The "freezing in time" is non-physical, obviously, so it makes no sense to think too hard about it.

That's always a danger - malformed questions. But do we have the same problem envisioning "frozen time" when something isn't moving relative to us? In other words, when the static arrow is observed, does it "have" momentum, even though we would say the momentum is zero relative to us?

 

[marplots]

I was also thinking of momentum, so a "momentum meter" would tell the difference, which is what TB said more clearly. But then the 'was moving' arrow now has no velocity and therefore no momentum.

So - when the moving arrow is frozen in time presumably all its properties are frozen in the state they were in right then? The flights would be slightly swept back from the wind it was experiencing at that moment?

Do you mean there would always be some internal tensions, some material difference captured by the molecules of the moving arrow? It seems to me to just shift the problem's scale, but not attack the root idea.

 

[lomiller]

I have been revisiting the pre-Socratics and have been pleasantly surprised at how 2,500-year-old ideas still have some resonance for me. In particular, Zeno's paradoxes of motion.

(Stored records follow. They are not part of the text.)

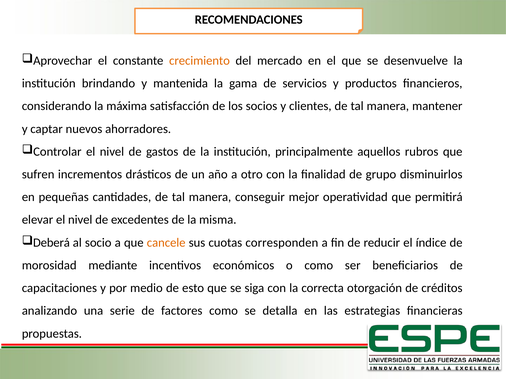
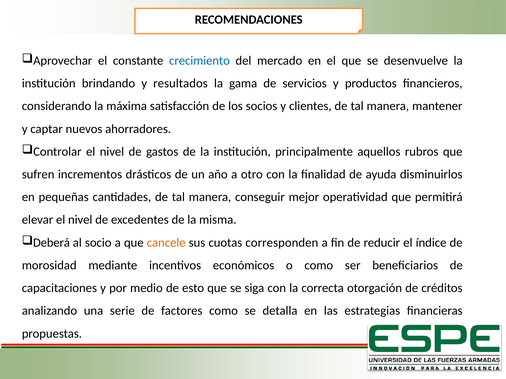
crecimiento colour: orange -> blue
mantenida: mantenida -> resultados
grupo: grupo -> ayuda
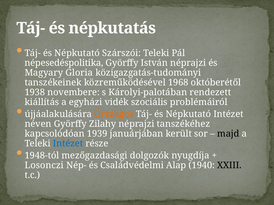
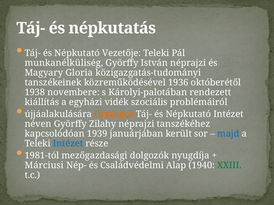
Szárszói: Szárszói -> Vezetője
népesedéspolitika: népesedéspolitika -> munkanélküliség
1968: 1968 -> 1936
majd colour: black -> blue
1948-tól: 1948-tól -> 1981-tól
Losonczi: Losonczi -> Márciusi
XXIII colour: black -> green
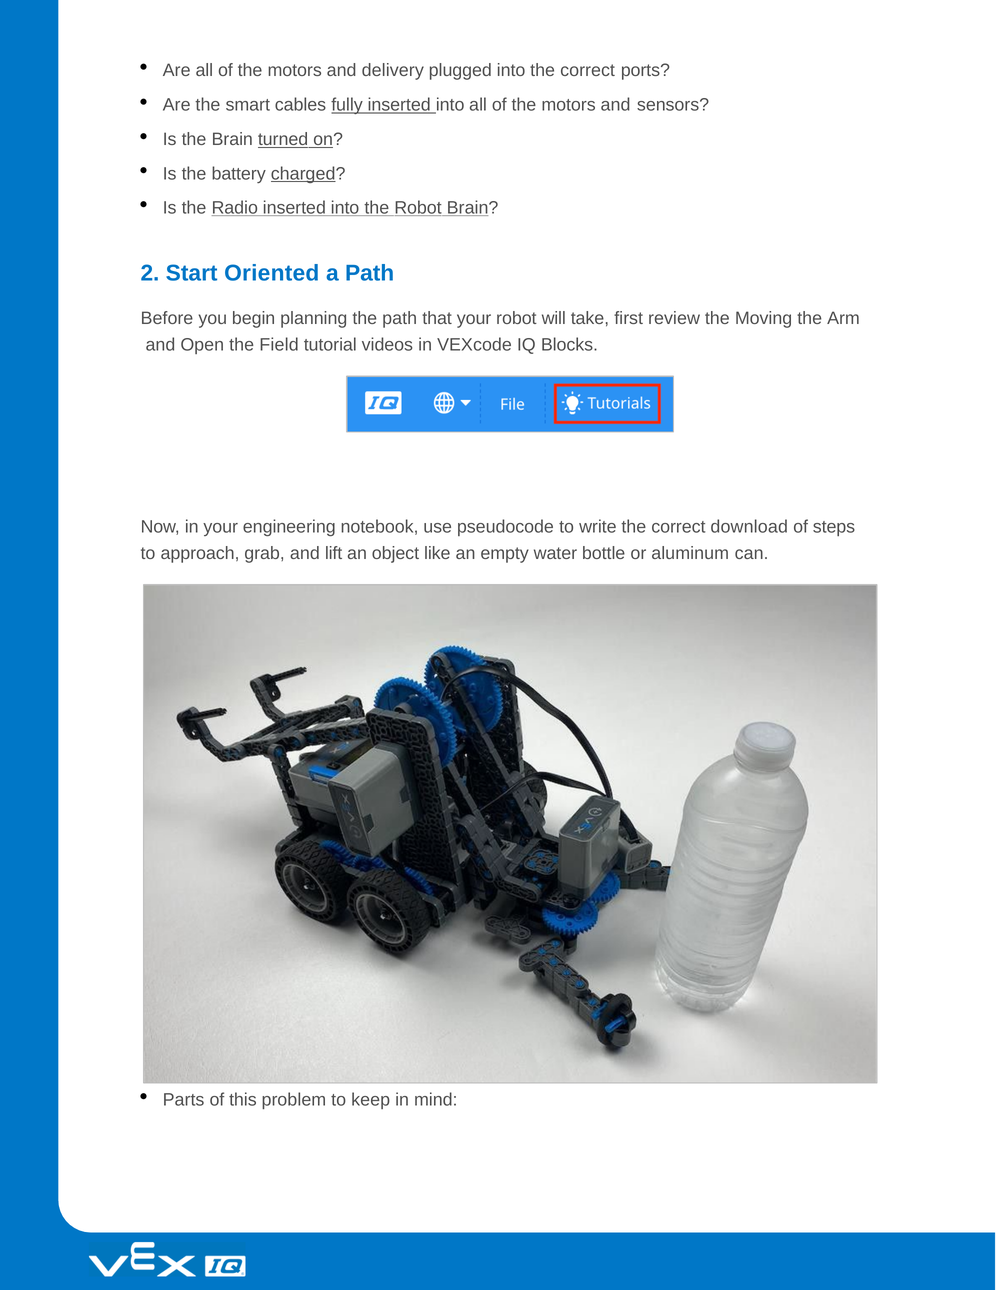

Here's a version that captures my query:
If you had an arrow sitting in front of you, motionless, and someone shot a second arrow past you, you could arrange it so that at some instant, the first and second arrows were in alignment and at that instant perfectly indistinguishable by observation. Yet the second arrow happily continues on toward it's target when time resumes.

So what property does the moving arrow have that the static arrow does not, and especially in that instant of time?

Since there are many well-trained (even if not degreed) physics afficionados on this forum, I'd like to know, not necessarily what the resolution to the original "paradox" is, but how someone with a better understanding of physics (and more schooling) than me views the situation - how do you think about it?

If you measured perfectly the same thing would happen as when you accurately measure the position of an electron. That is they would stop acting like particles and begin to act like waves.

In practice there would simply be quantum fuzziness around the position and momentum of the arrows so you could never really say they were lined up perfectly.

 

[alexi_drago]

As different parts of the moving arrow are different distances from the observer there would be slight distortions along it's length, very very slight.

 

[lomiller]

It has momentum. Although the quantity by its nature describes change over time, by means of the derivative, it can be described at any instant.

You can describe momentum and any instant, but not momentum and position. The more precisely you measure one the more uncertainty there is in the other.

 

[marplots]

If you measured perfectly the same thing would happen as when you accurately measure the position of an electron. That is they would stop acting like particles and begin to act like waves.

In practice there would simply be quantum fuzziness around the position and momentum of the arrows so you could never really say they were lined up perfectly.

Does that also mean that I couldn't tell which was moving and which wasn't? Is it then correct to say that both arrows, at the time I "look" are identical?

I have to chew over the consequences of that. Very counterintuitive, because I think, instinctively, there ought to be some difference between them.

 

[TubbaBlubba]

You can describe momentum and any instant, but not momentum and position. The more precisely you measure one the more uncertainty there is in the other.

I really see no need to go beyond classical mechanics in this case.

 

[ehcks]

I really see no need to go beyond classical mechanics in this case.

If we can get electrons to quantum tunnel, we should be able to do the same with arrows. The ultimate armor piercing weapon.

 

[Mark6]

Zeno's paradoxes seem to revolve around trying to divide zero by zero.

Not sure about that, but some of them rely on the assumption that an infinite series of finite numbers cannot add up to a finite number. That is simply false, but 2500 years ago people did not know that.